Les poissons pourraient être particulièrement sensibles aux antidépresseurs présents dans l’eau
De récentes études ont mis en lumière un phénomène préoccupant : de nombreux médicaments ciblant la chimie cérébrale humaine, tels que les antidépresseurs, restent biologiquement actifs lorsqu’ils quittent le corps. Ces substances et leurs métabolites peuvent persister dans les eaux usées et finir par contaminer les mers, rivières et autres environnements aquatiques.

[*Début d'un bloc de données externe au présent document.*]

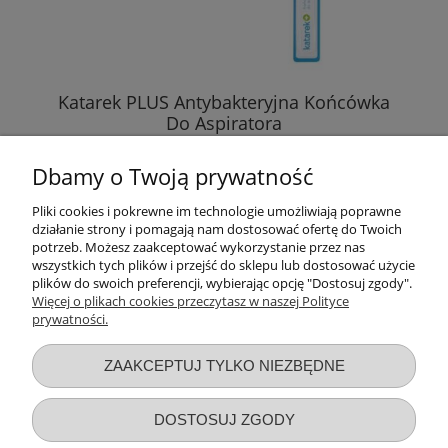
Katarek PLUS Antybakteryjna Końcówka
Do Aspiratora
Dbamy o Twoją prywatność
8,89 zł
Pliki cookies i pokrewne im technologie umożliwiają poprawne
działanie strony i pomagają nam dostosować ofertę do Twoich
DO KOSZYKA
potrzeb. Możesz zaakceptować wykorzystanie przez nas
wszystkich tych plików i przejść do sklepu lub dostosować użycie
plików do swoich preferencji, wybierając opcję "Dostosuj zgody".
Więcej o plikach cookies przeczytasz w naszej Polityce
prywatności.
Przydatne linki
ZAAKCEPTUJ TYLKO NIEZBĘDNE
Warunki zakupów
DOSTOSUJ ZGODY
Moje konto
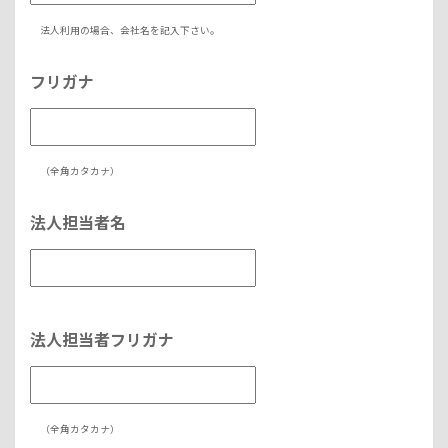
法人利用の場合、会社名を記入下さい。
フリガナ
（全角カタカナ）
法人担当者名
法人担当者フリガナ
（全角カタカナ）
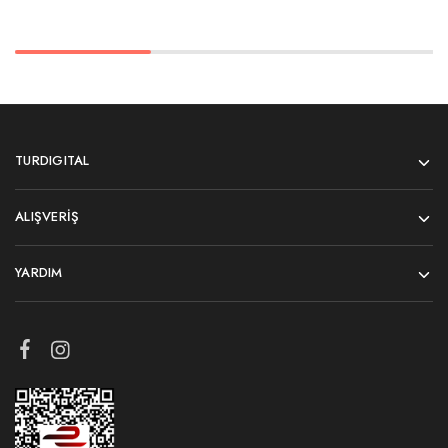
TURDIGITAL
ALIŞVERIŞ
YARDIM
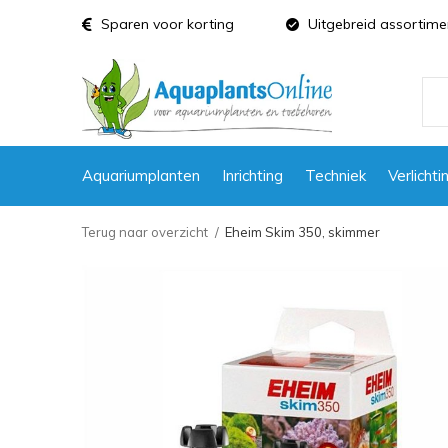
Sparen voor korting
Uitgebreid assortime
Aquariumplanten
Inrichting
Techniek
Verlichti
Terug naar overzicht
Eheim Skim 350, skimmer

Les antidépresseurs, utilisés par des millions de personnes à travers le monde, sont souvent excrétés par les organismes humains et se retrouvent dans les systèmes d’eau. Une fois dans l’environnement, ces substances peuvent affecter la faune aquatique, notamment les poissons, qui peuvent montrer des signes de sensibilité accrue à ces composés chimiques. Des études ont démontré que même à de faibles concentrations, ces médicaments peuvent perturber le comportement et la physiologie des espèces aquatiques.

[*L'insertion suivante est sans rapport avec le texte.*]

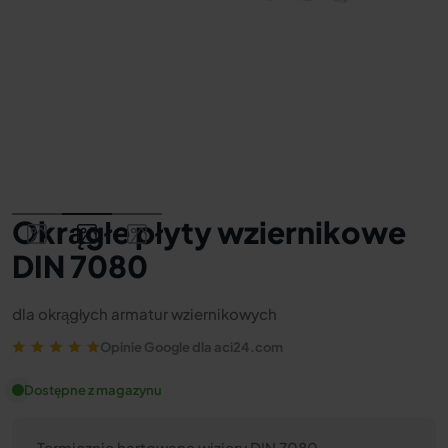
Okrągłe płyty wziernikowe
DIN 7080
dla okrągłych armatur wziernikowych
Opinie Google dla aci24.com
Dostępne z magazynu
Termicznie hartowane wizjery DIN 7080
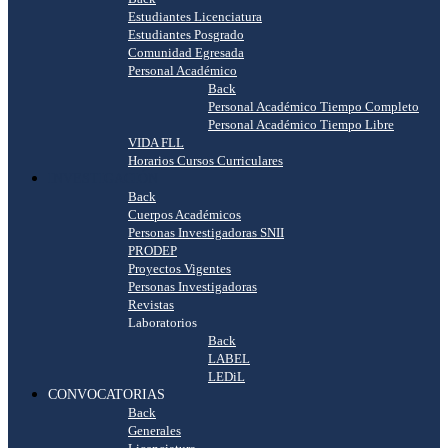
Estudiantes Licenciatura
Estudiantes Posgrado
Comunidad Egresada
Personal Académico
Back
Personal Académico Tiempo Completo
Personal Académico Tiempo Libre
VIDA FLL
Horarios Cursos Curriculares
INVESTIGACIÓN
Back
Cuerpos Académicos
Personas Investigadoras SNII
PRODEP
Proyectos Vigentes
Personas Investigadoras
Revistas
Laboratorios
Back
LABEL
LEDiL
CONVOCATORIAS
Back
Generales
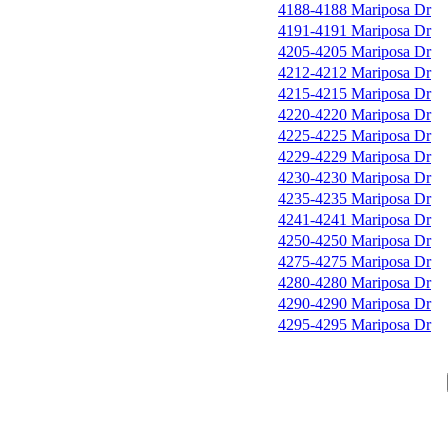
4188-4188 Mariposa Dr
4191-4191 Mariposa Dr
4205-4205 Mariposa Dr
4212-4212 Mariposa Dr
4215-4215 Mariposa Dr
4220-4220 Mariposa Dr
4225-4225 Mariposa Dr
4229-4229 Mariposa Dr
4230-4230 Mariposa Dr
4235-4235 Mariposa Dr
4241-4241 Mariposa Dr
4250-4250 Mariposa Dr
4275-4275 Mariposa Dr
4280-4280 Mariposa Dr
4290-4290 Mariposa Dr
4295-4295 Mariposa Dr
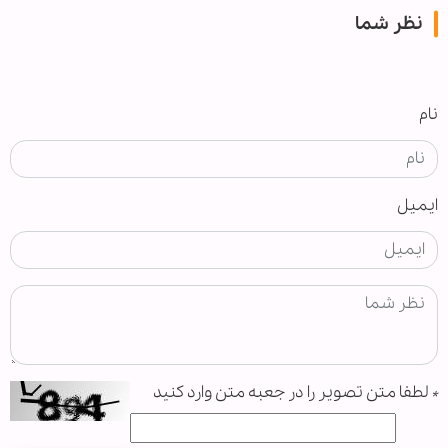
نظر شما
نام
ایمیل
*
لطفا متن تصویر را در جعبه متن وارد کنید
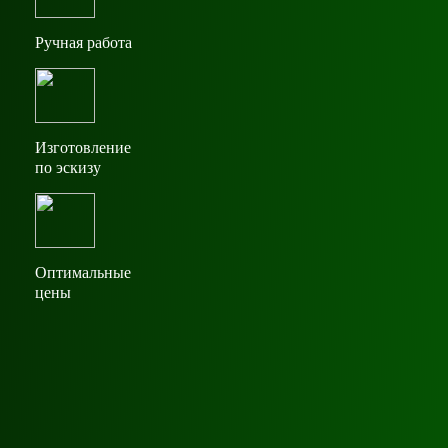
Ручная работа
Изготовление
по эскизу
Оптимальные
цены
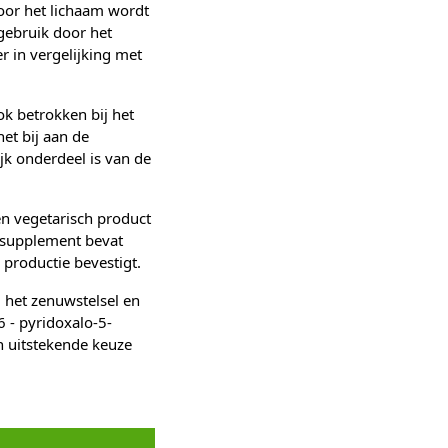
oor het lichaam wordt
gebruik door het
r in vergelijking met
k betrokken bij het
et bij aan de
k onderdeel is van de
n vegetarisch product
t supplement bevat
 productie bevestigt.
 het zenuwstelsel en
6 - pyridoxalo-5-
n uitstekende keuze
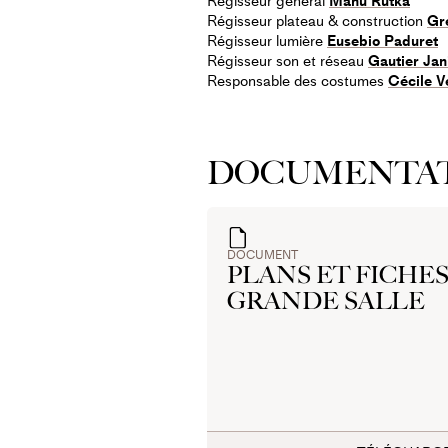
Régisseur général
Manu Rutka
Régisseur plateau & construction
Gr
Régisseur lumière
Eusebio Paduret
Régisseur son et réseau
Gautier Jan
Responsable des costumes
Cécile V
DOCUMENTA
DOCUMENT
PLANS ET FICHE
GRANDE SALLE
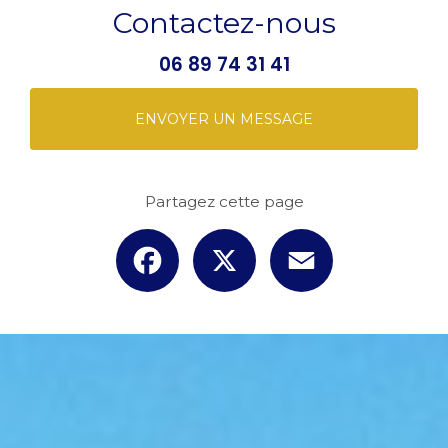
Contactez-nous
06 89 74 31 41
ENVOYER UN MESSAGE
Partagez cette page
Facebook
X
Email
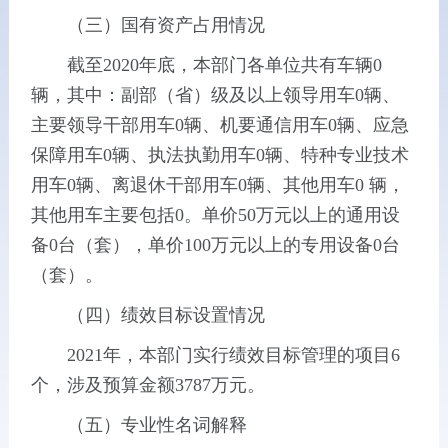
（三）国有资产占用情况
截至2020年底，本部门各单位共有车辆0
辆，其中：副部（省）级及以上领导用车0辆、
主要领导干部用车0辆、机要通信用车0辆、应急
保障用车0辆、执法执勤用车0辆、特种专业技术
用车0辆、离退休干部用车0辆、其他用车0 辆，
其他用车主要包括0。单价50万元以上的通用设
备0台（套），单价100万元以上的专用设备0台
（套）。
（四）绩效目标设置情况
2021年，本部门实行绩效目标管理的项目6
个，涉及预算金额3787万元。
（五）专业性名词解释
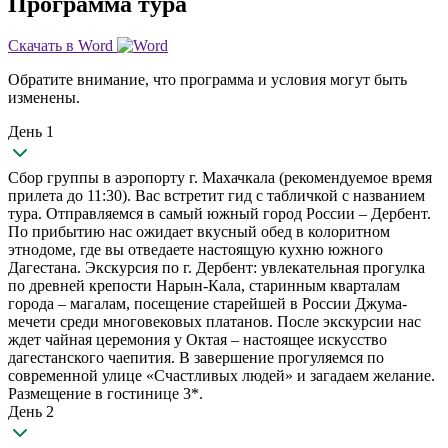
Программа тура
Скачать в Word
Обратите внимание, что программа и условия могут быть
изменены.
День 1
Сбор группы в аэропорту г. Махачкала (рекомендуемое время
прилета до 11:30). Вас встретит гид с табличкой с названием
тура. Отправляемся в самый южный город России – Дербент.
По прибытию нас ожидает вкусный обед в колоритном
этнодоме, где вы отведаете настоящую кухню южного
Дагестана. Экскурсия по г. Дербент: увлекательная прогулка
по древней крепости Нарын-Кала, старинным кварталам
города – магалам, посещение старейшей в России Джума-
мечети среди многовековых платанов. После экскурсии нас
ждет чайная церемония у Октая – настоящее искусство
дагестанского чаепития. В завершение прогуляемся по
современной улице «Счастливых людей» и загадаем желание.
Размещение в гостинице 3*.
День 2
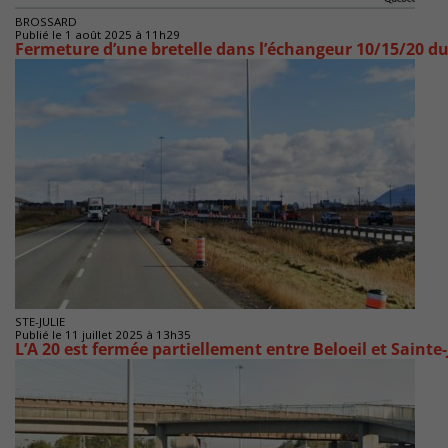
BROSSARD
Publié le 1 août 2025 à 11h29
Fermeture d’une bretelle dans l’échangeur 10/15/20 du
STE-JULIE
Publié le 11 juillet 2025 à 13h35
L’A 20 est fermée partiellement entre Beloeil et Sainte-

Selon les données de l’Agence européenne pour l’environnement, la concentration de résidus pharmaceutiques dans les eaux de surface a augmenté ces dernières années, soulevant des préoccupations quant à la santé des écosystèmes aquatiques. En France, une étude de l’Institut national de la santé et de la recherche médicale (INSERM) a confirmé la présence d’antidépresseurs dans plusieurs rivières, mettant en exergue la nécessité d’une gestion plus rigoureuse des eaux usées.

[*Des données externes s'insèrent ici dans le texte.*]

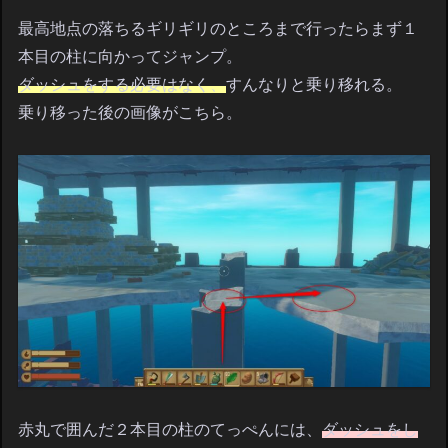
最高地点の落ちるギリギリのところまで行ったらまず１
本目の柱に向かってジャンプ。
ダッシュをする必要はなく、
すんなりと乗り移れる。
乗り移った後の画像がこちら。
赤丸で囲んだ２本目の柱のてっぺんには、
ダッシュをし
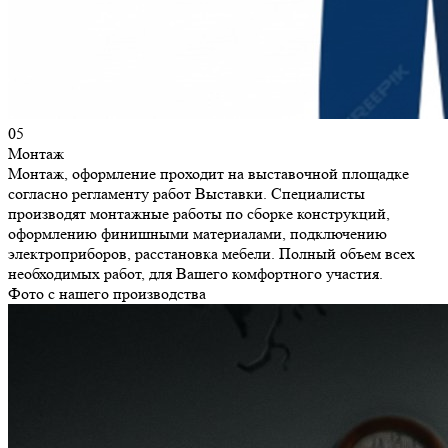
05
Монтаж
Монтаж, оформление проходит на выставочной площадке
согласно регламенту работ Выставки. Специалисты
производят монтажные работы по сборке конструкций,
оформлению финишными материалами, подключению
электроприборов, расстановка мебели. Полный объем всех
необходимых работ, для Вашего комфортного участия.
Фото с нашего производства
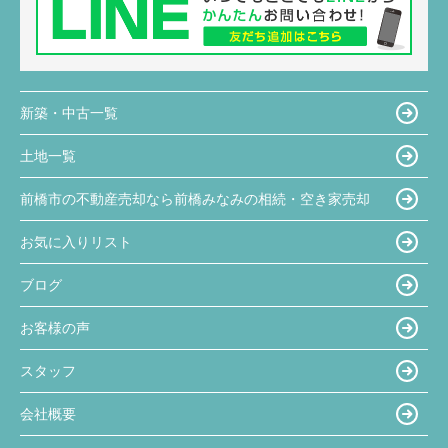
新築・中古一覧
土地一覧
前橋市の不動産売却なら前橋みなみの相続・空き家売却
お気に入りリスト
ブログ
お客様の声
スタッフ
会社概要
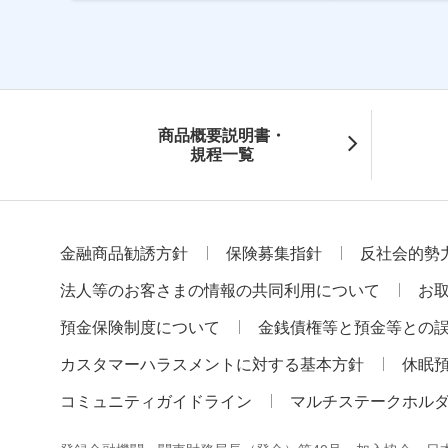
商品概要説明書・
規程一覧
金融商品勧誘方針
保険募集指針
反社会的勢
法人等のお客さまの情報の共同利用について
お
預金保険制度について
金銭債権等と預金等との
カスタマーハラスメントに対する基本方針
休眠
コミュニティガイドライン
マルチステークホル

Les conséquences de cette pollution chimique ne se limitent pas à la faune aquatique. La présence d’antidépresseurs dans les cours d’eau pourrait également avoir des répercussions sur la chaîne alimentaire et la santé humaine, rendant ce sujet d’une importance cruciale pour les décideurs et les chercheurs.
Source : Agence européenne pour l’environnement, INSERM.